Question

How do you find the area of one petal of $r = 2\cos (3\theta )$ ?

Answer 1

Hint : Here in this we have to find the area of one petal of $r = 2\cos (3\theta )$ . To find the area we use formula $A = \dfrac{1}{2}\int_\alpha ^\beta {{{(r(\theta ))}^2}d\theta }$ , where $\alpha$ and $\beta$ are the limit points. Hence by substituting all the values in the formula and then by simplifying we obtain the area of one petal.

Complete step-by-step answer :
In general let us consider $r = a\sin (n\theta )$ or $r = a\sin (n\theta )$ where $a \ne 0$ and n is a positive number greater than 1. For the graph of rose if the value of n is odd then rose will have n petals or if the value of n is even then the rose will have 2n petals.
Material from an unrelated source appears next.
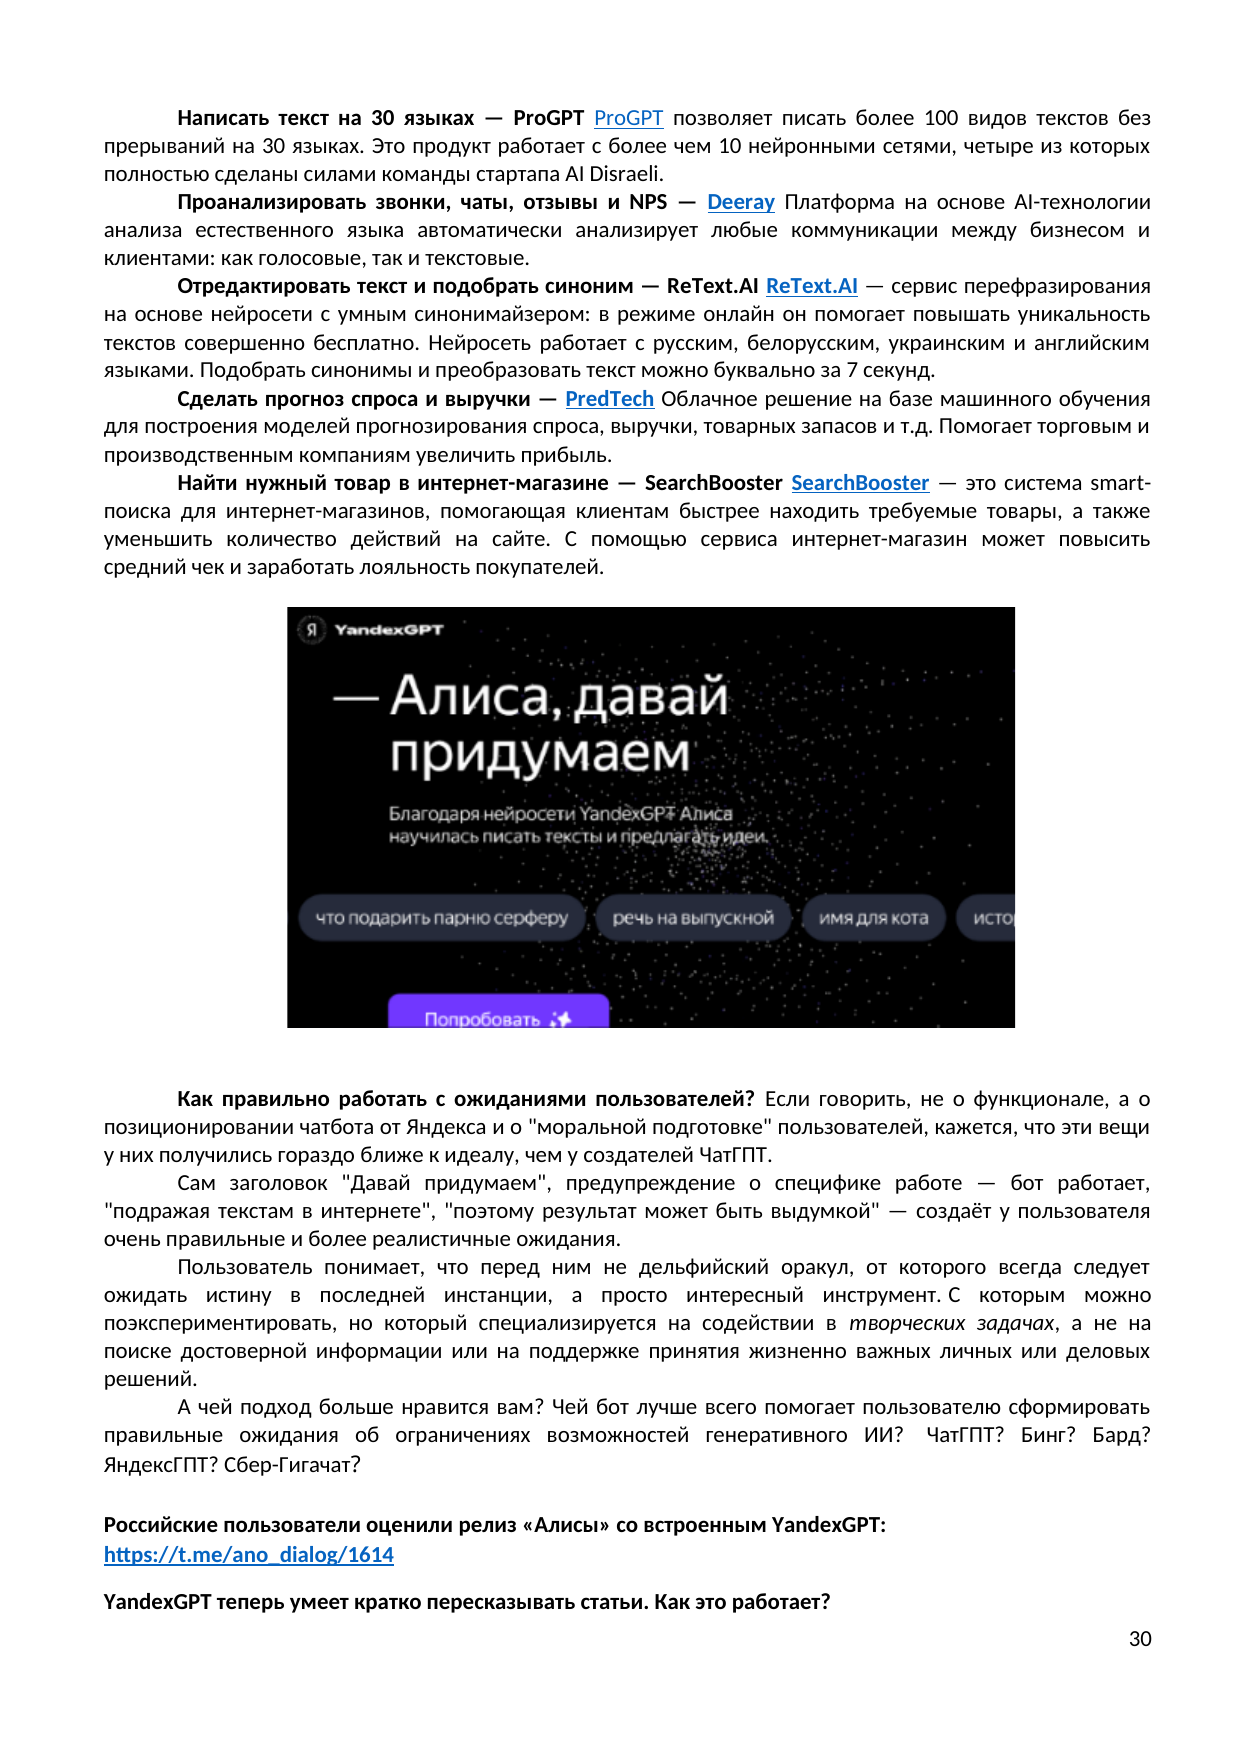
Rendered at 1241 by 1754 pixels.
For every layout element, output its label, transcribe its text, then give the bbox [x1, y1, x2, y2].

Here “a” represents the radius of the circle where the rose petals lie.
Now consider the given equation $r = 2\cos (3\theta )$ . Here a=2, the radius of the circle is 2 and n=3, the number is odd so we have 3 petals for the rose.
The figure is as shown

To find the area we use the formula $A = \dfrac{1}{2}\int_\alpha ^\beta {{{(r(\theta ))}^2}d\theta }$ ------- (1)
Here the limits points are not given. Therefore, we have to find the value of $\alpha$ and $\beta$
Now consider the given equation $r = 2\cos (3\theta )$ ------- (2)
Substitute r=0 in equation (2) we have
$\Rightarrow 0 = 2\cos (3\theta )$
This is written as
$\Rightarrow 0 = \cos (3\theta )$
By taking the inverse we have
$\Rightarrow {\cos ^{ - 1}}(0) = 3\theta$
By the table of trigonometry ratios for standard angles in radians we have $\cos \left( {\dfrac{\pi }{2}} \right) = 1$ so we have
$\Rightarrow \dfrac{\pi }{2} = 3\theta$
Dividing by 3 on the both sides we have
$\Rightarrow \theta = \dfrac{\pi }{6}$
Therefore $\left( {\alpha ,\beta } \right) = \left( {r,\theta } \right) = \left( {0,\dfrac{\pi }{6}} \right)$ ----------- (3)
Substituting equation (2) and equation (3) in equation (1) we have
$A = 2 \times \dfrac{1}{2}\int_0^{\dfrac{\pi }{6}} {{{(2\cos (3\theta ))}^2}d\theta }$
Applying square, we have
$\Rightarrow A = 2 \times \dfrac{1}{2}\int_0^{\dfrac{\pi }{6}} {\left( {4{{\cos }^2}(3\theta )} \right)d\theta }$
On simplifying we have
$\Rightarrow A = 4\int_0^{\dfrac{\pi }{6}} {\left( {{{\cos }^2}(3\theta )} \right)d\theta }$
Apply the half angle formula for the cosine function we have
$\Rightarrow A = 4\int_0^{\dfrac{\pi }{6}} {\left( {\dfrac{{1 + \cos (6\theta )}}{2}} \right)d\theta }$
On simplifying we have
$\Rightarrow A = 4 \times \dfrac{1}{2}\int_0^{\dfrac{\pi }{6}} {\left( {1 + \cos (6\theta )} \right)d\theta }$
Take integral to each term we have
$\Rightarrow A = 2\left( {\int_0^{\dfrac{\pi }{6}} {d\theta } + \int_0^{\dfrac{\pi }{6}} {\cos (6\theta )d\theta } } \right)$
On applying the integration, we have
$\Rightarrow A = 2\mathop {[\theta ] }\nolimits_0^{\dfrac{\pi }{6}} + 2\left[ {\dfrac{{\sin (6\theta )}}{6}} \right] _0^{\dfrac{\pi }{6}}$
Applying the limit points, we get
$\Rightarrow A = 2\left[ {\dfrac{\pi }{6} - 0} \right] + \dfrac{2}{6}\left[ {\sin 6\left( {\dfrac{\pi }{6}} \right) - \sin (0)} \right]$
On simplifying we get

$$\Rightarrow A = \dfrac{\pi }{3} + \dfrac{1}{3}\left[ {0 - 0} \right] \\\ \Rightarrow A = \dfrac{\pi }{3}sq.units \;$$

Therefore, the area of one petal of $r = 2\cos (3\theta )$ is $\dfrac{\pi }{3}\;sq.units$
So, the correct answer is “ $\dfrac{\pi }{3}\;sq.units$ ”.

Note : The area of a petal for the circle for the polar coordinates is given by $A = \dfrac{1}{2}\int_\alpha ^\beta {{{(r(\theta ))}^2}d\theta }$ . The unit for the area is given as a square unit. In the polar form the coordinates are represented in the form of $\left( {r,\theta } \right)$ where r represents the radius of the circle and the $\theta$ represents the angle.